Has IBM leaked details of LTO7?
Posted on Tuesday, May 12, 2015
Following on from our recent report on the continuing success of LTO6, IBM has announced another massive step forward in tape technology. Working with Fujifilm, IBM has developed a prototype that packs 220TB of data onto a standard LTO-size tape.
The as-yet-unnamed technology offers 88 times the capacity of LTO6, which is capable of holding a mere 2.5TB of uncompressed data. Unfortunately it may be many years before the new technology finally makes it to market; IBM claims that many of the storage technologies reaching market now were first developed in 2007.
This latest technology breakthrough is a significant step forward with tape heads having to be accurate to as little as 6 nanometers in order to fit more data onto the tape.
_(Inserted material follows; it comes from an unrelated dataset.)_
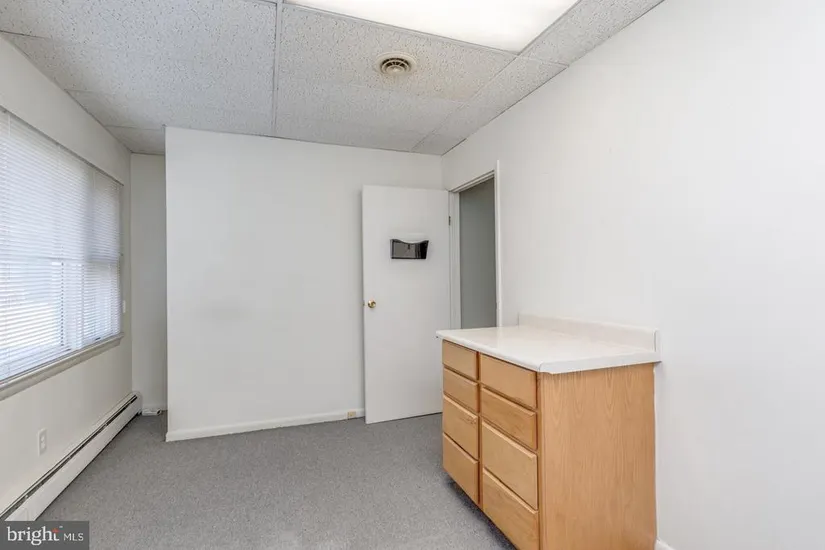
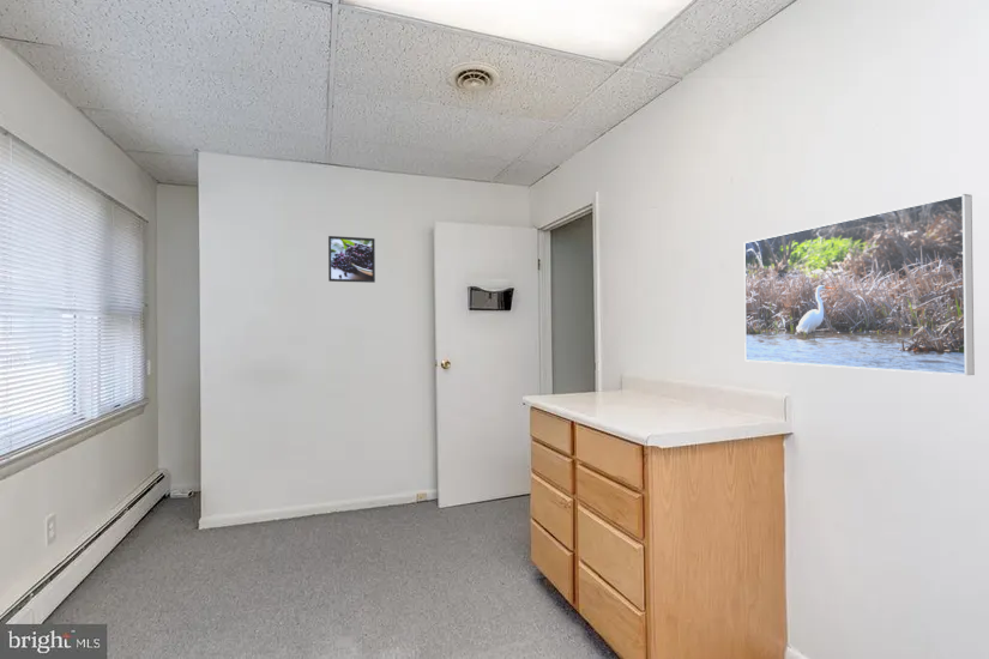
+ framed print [327,235,376,284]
Even the barium ferrite particles that make up the magnetic layer on the tape surface have been reduced in size to help add more tracks.
Unfortunately the final maximum capacity of this latest tape drive generation may also be less than the headline 220TB. Backwards compatibility considerations will almost certainly rule out a move to 6 nanometer technology for some time to come, as the preceding generation of drives will be unable to make use of tape tracks that small.
But rather than simply helping to expand the potential backup capacity for enterprise-class organisations, IBM believe this latest technology will also have a part to play in the Cloud too. The incredibly low $ per GB price means that tape could be the perfect medium for large-scale Cloud data archives where speed of retrieval is of secondary importance to capacity.
The fact that IBM continues to devote significant resources to developing new technologies, coupled with the ongoing increases in tape drive sales, goes to prove that magnetic tape still has a future. And this fact should provide food for thought for any organisation considering retiring their existing tape drive arrays in favour of a Cloud service that may itself be reliant on magnetic tape storage.